▸ Task details: Reproduce the listing exactly. Omit pictures.

[Opening Listed records section]

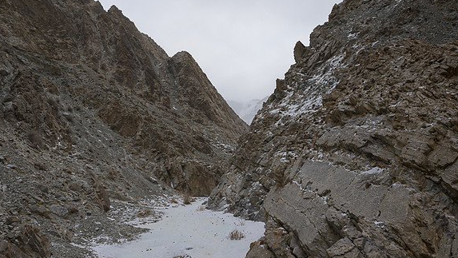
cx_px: 227
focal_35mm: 36
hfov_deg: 55.3
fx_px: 437
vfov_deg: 32.9
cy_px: 121
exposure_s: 1/400
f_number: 7.1
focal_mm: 34
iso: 640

[Closing Listed records section]

▸ Answer space:
cx_px: 227
focal_35mm: 36
hfov_deg: 55.3
fx_px: 437
vfov_deg: 32.9
cy_px: 121
exposure_s: 1/400
f_number: 7.1
focal_mm: 34
iso: 640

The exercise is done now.